_Lens distortion estimation data_
◆ ◆ ◆ ◆ ◆ ◆ ◆

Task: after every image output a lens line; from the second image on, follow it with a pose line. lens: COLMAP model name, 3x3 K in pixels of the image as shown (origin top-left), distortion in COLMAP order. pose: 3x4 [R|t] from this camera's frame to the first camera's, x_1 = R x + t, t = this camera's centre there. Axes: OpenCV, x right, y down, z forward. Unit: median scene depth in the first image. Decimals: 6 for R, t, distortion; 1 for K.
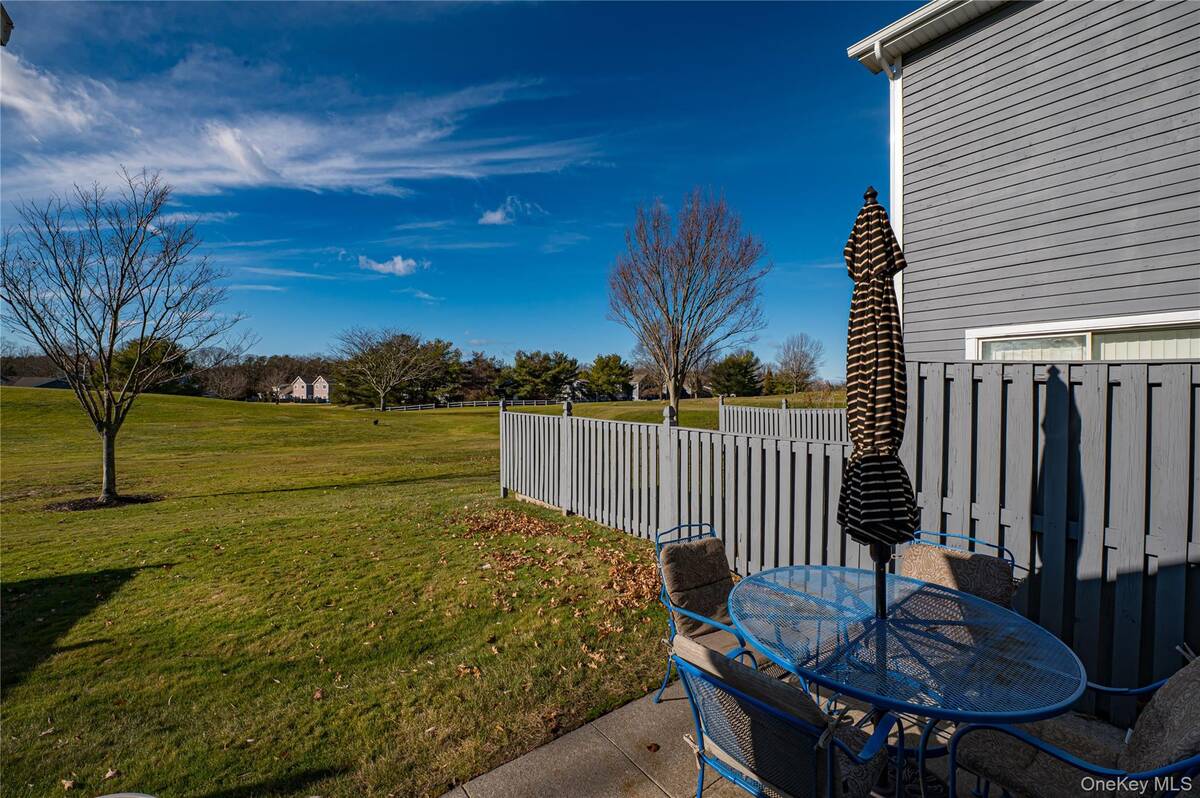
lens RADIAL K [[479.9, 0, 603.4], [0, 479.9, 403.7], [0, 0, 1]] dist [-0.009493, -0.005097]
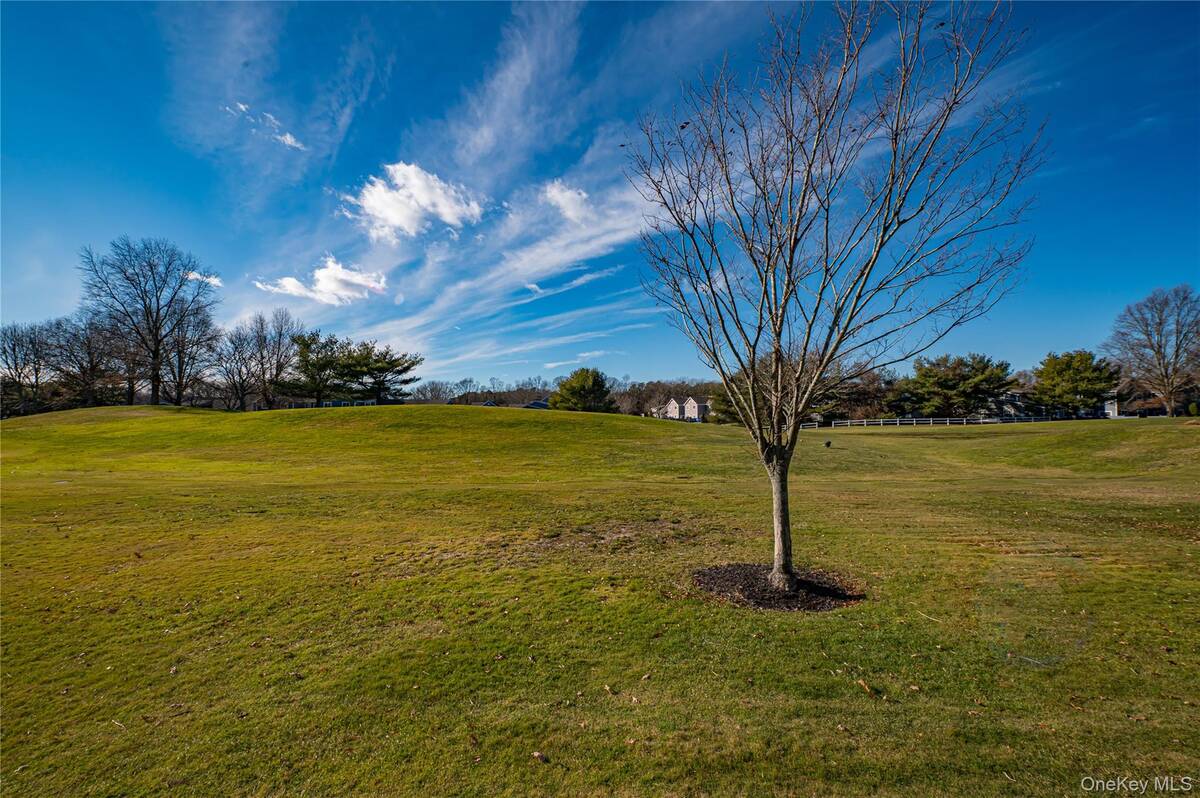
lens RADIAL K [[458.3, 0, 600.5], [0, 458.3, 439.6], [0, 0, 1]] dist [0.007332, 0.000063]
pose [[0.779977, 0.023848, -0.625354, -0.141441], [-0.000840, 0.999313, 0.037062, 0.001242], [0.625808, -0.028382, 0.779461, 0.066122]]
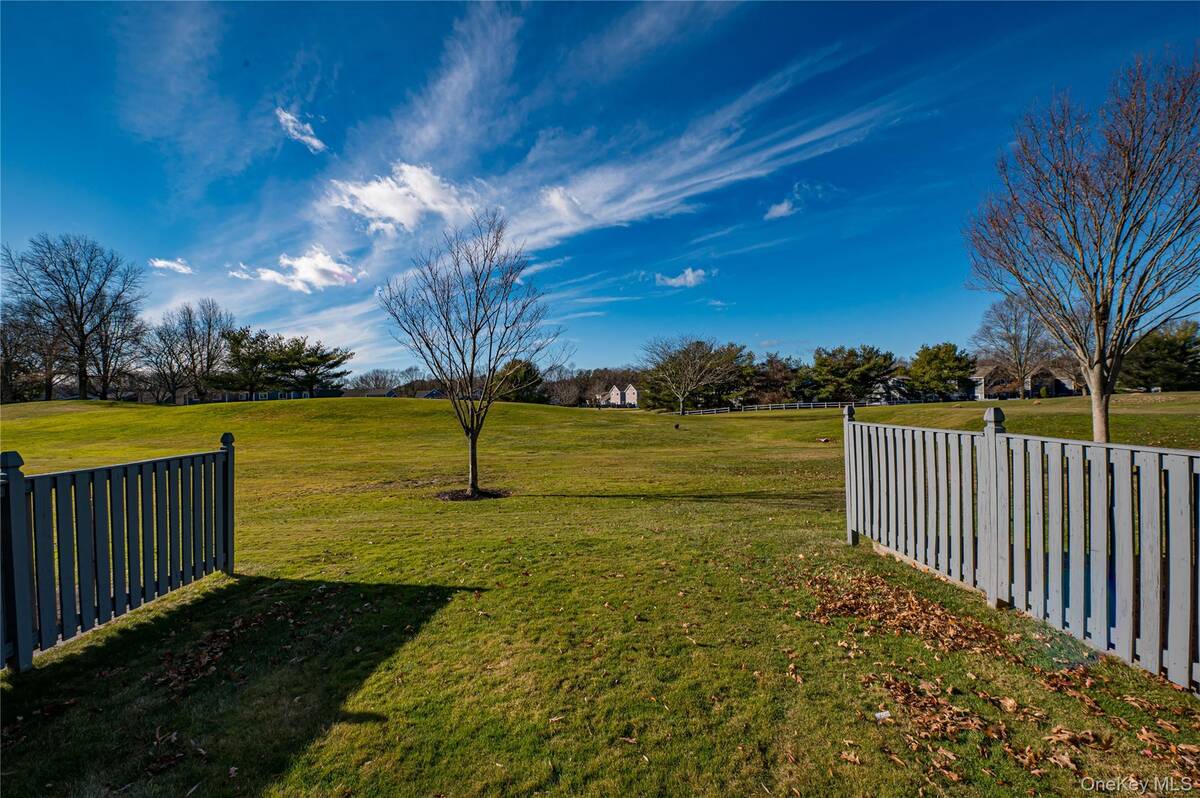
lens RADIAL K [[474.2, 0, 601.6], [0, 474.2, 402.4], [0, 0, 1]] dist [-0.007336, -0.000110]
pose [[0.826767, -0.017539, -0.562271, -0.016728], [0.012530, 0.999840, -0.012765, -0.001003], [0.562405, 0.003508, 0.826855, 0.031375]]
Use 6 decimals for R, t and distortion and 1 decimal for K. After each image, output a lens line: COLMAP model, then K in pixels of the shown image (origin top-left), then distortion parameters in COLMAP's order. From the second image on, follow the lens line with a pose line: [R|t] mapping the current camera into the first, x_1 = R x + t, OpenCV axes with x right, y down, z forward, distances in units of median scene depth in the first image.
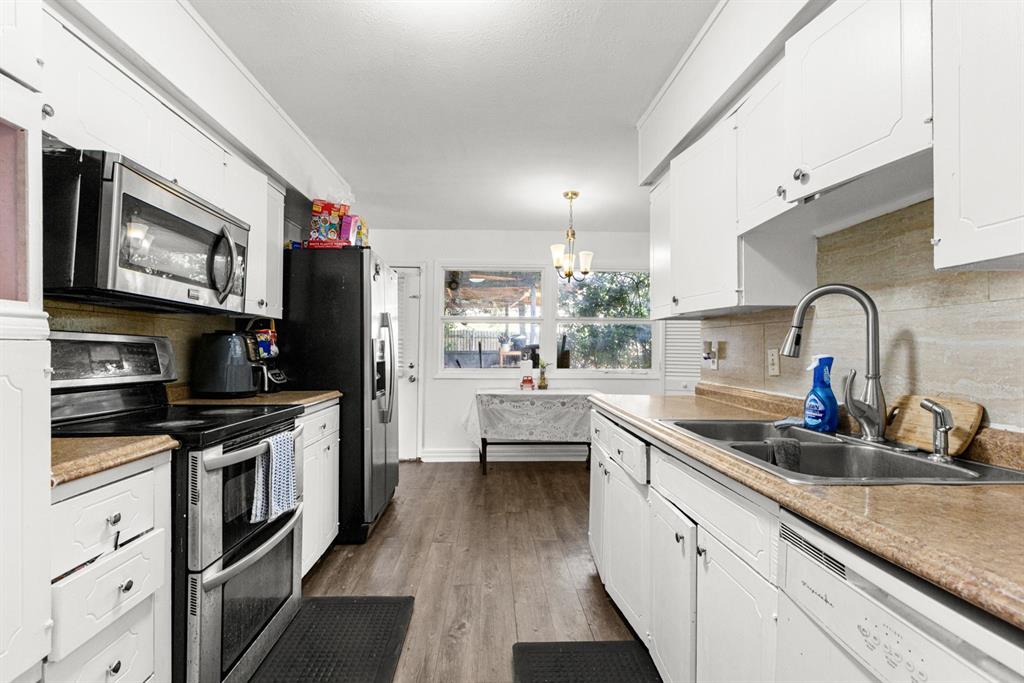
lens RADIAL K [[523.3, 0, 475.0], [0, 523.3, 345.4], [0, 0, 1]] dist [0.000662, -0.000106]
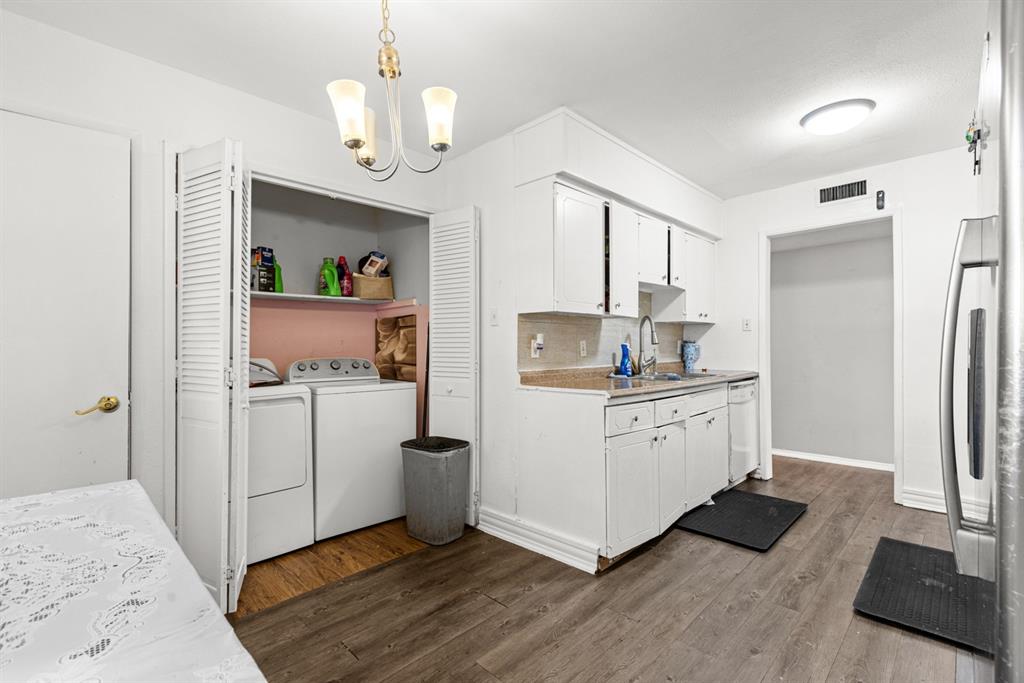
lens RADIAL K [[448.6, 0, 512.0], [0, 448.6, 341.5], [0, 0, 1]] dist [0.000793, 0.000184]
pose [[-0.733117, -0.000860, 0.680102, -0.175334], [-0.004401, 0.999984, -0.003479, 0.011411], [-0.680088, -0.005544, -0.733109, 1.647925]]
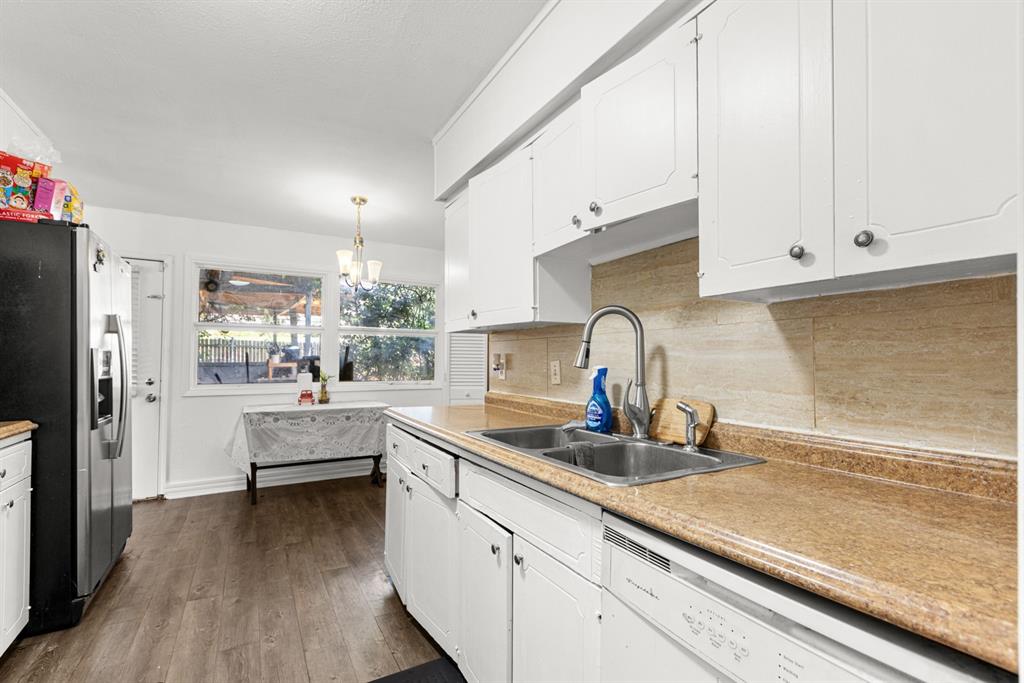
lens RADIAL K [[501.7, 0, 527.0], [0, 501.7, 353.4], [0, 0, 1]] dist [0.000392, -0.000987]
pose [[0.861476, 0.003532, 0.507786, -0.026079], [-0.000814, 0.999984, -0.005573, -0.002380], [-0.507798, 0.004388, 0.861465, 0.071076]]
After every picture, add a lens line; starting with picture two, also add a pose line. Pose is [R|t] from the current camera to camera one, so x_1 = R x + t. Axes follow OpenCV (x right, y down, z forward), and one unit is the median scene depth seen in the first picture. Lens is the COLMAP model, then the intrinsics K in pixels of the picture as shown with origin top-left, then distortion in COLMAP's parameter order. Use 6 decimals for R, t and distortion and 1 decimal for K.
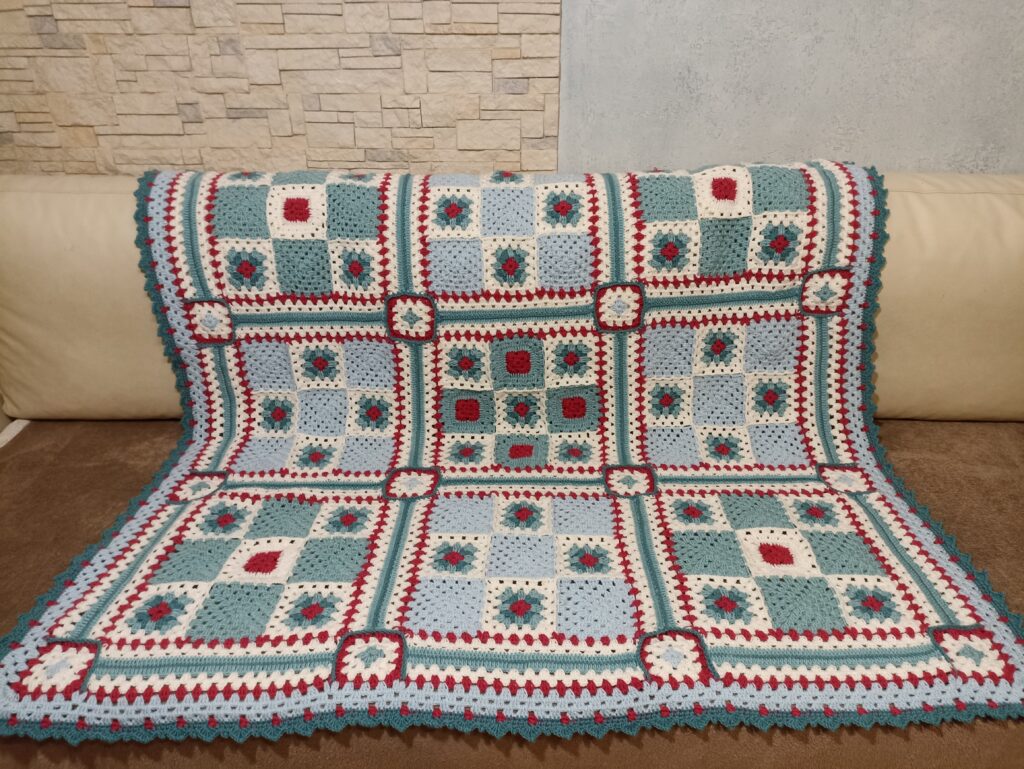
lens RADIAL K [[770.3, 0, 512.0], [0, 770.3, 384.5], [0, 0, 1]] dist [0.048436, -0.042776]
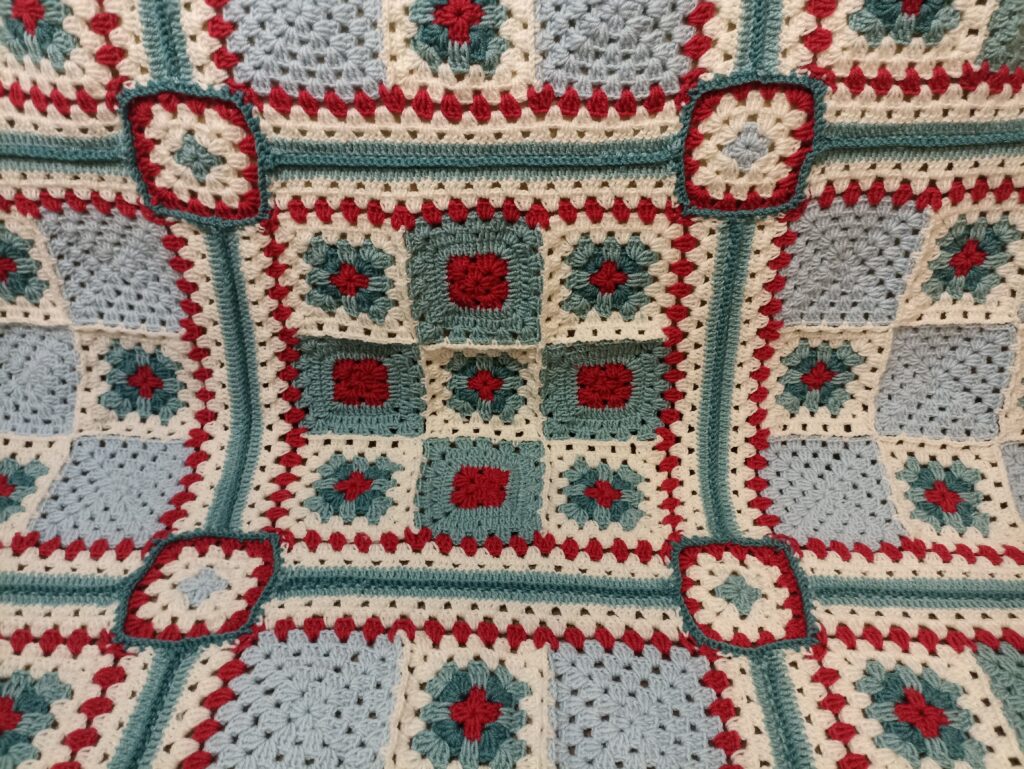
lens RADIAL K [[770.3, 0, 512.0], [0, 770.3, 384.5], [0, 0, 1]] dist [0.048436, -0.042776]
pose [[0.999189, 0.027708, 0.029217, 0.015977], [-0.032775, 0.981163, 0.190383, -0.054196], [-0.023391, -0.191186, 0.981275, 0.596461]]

◆ ◆ ◆ ◆ ◆ ◆ ◆

_Task requirements_
Reproduce the records above, swapping "top-left" for "upper-left" and leaving everything else unchanged. Omit the pictures from your answer.

_Written reply_
Task: after every image output a lens line; from the second image on, follow it with a pose line. lens: COLMAP model name, 3x3 K in pixels of the image as shown (origin upper-left), distortion in COLMAP order. pose: 3x4 [R|t] from this camera's frame to the first camera's, x_1 = R x + t, t = this camera's centre there. Axes: OpenCV, x right, y down, z forward. Unit: median scene depth in the first image. Decimals: 6 for R, t, distortion; 1 for K.
lens RADIAL K [[479.9, 0, 603.4], [0, 479.9, 403.7], [0, 0, 1]] dist [-0.009493, -0.005097]
lens RADIAL K [[458.3, 0, 600.5], [0, 458.3, 439.6], [0, 0, 1]] dist [0.007332, 0.000063]
pose [[0.779977, 0.023848, -0.625354, -0.141441], [-0.000840, 0.999313, 0.037062, 0.001242], [0.625808, -0.028382, 0.779461, 0.066122]]
lens RADIAL K [[474.2, 0, 601.6], [0, 474.2, 402.4], [0, 0, 1]] dist [-0.007336, -0.000110]
pose [[0.826767, -0.017539, -0.562271, -0.016728], [0.012530, 0.999840, -0.012765, -0.001003], [0.562405, 0.003508, 0.826855, 0.031375]]
Use 6 decimals for R, t and distortion and 1 decimal for K. After each image, output a lens line: COLMAP model, then K in pixels of the shown image (origin upper-left), then distortion parameters in COLMAP's order. From the second image on, follow the lens line with a pose line: [R|t] mapping the current camera into the first, x_1 = R x + t, OpenCV axes with x right, y down, z forward, distances in units of median scene depth in the first image.
lens RADIAL K [[523.3, 0, 475.0], [0, 523.3, 345.4], [0, 0, 1]] dist [0.000662, -0.000106]
lens RADIAL K [[448.6, 0, 512.0], [0, 448.6, 341.5], [0, 0, 1]] dist [0.000793, 0.000184]
pose [[-0.733117, -0.000860, 0.680102, -0.175334], [-0.004401, 0.999984, -0.003479, 0.011411], [-0.680088, -0.005544, -0.733109, 1.647925]]
lens RADIAL K [[501.7, 0, 527.0], [0, 501.7, 353.4], [0, 0, 1]] dist [0.000392, -0.000987]
pose [[0.861476, 0.003532, 0.507786, -0.026079], [-0.000814, 0.999984, -0.005573, -0.002380], [-0.507798, 0.004388, 0.861465, 0.071076]]
After every picture, add a lens line; starting with picture two, also add a pose line. Pose is [R|t] from the current camera to camera one, so x_1 = R x + t. Axes follow OpenCV (x right, y down, z forward), and one unit is the median scene depth seen in the first picture. Lens is the COLMAP model, then the intrinsics K in pixels of the picture as shown with origin upper-left, then distortion in COLMAP's parameter order. Use 6 decimals for R, t and distortion and 1 decimal for K.
lens RADIAL K [[770.3, 0, 512.0], [0, 770.3, 384.5], [0, 0, 1]] dist [0.048436, -0.042776]
lens RADIAL K [[770.3, 0, 512.0], [0, 770.3, 384.5], [0, 0, 1]] dist [0.048436, -0.042776]
pose [[0.999189, 0.027708, 0.029217, 0.015977], [-0.032775, 0.981163, 0.190383, -0.054196], [-0.023391, -0.191186, 0.981275, 0.596461]]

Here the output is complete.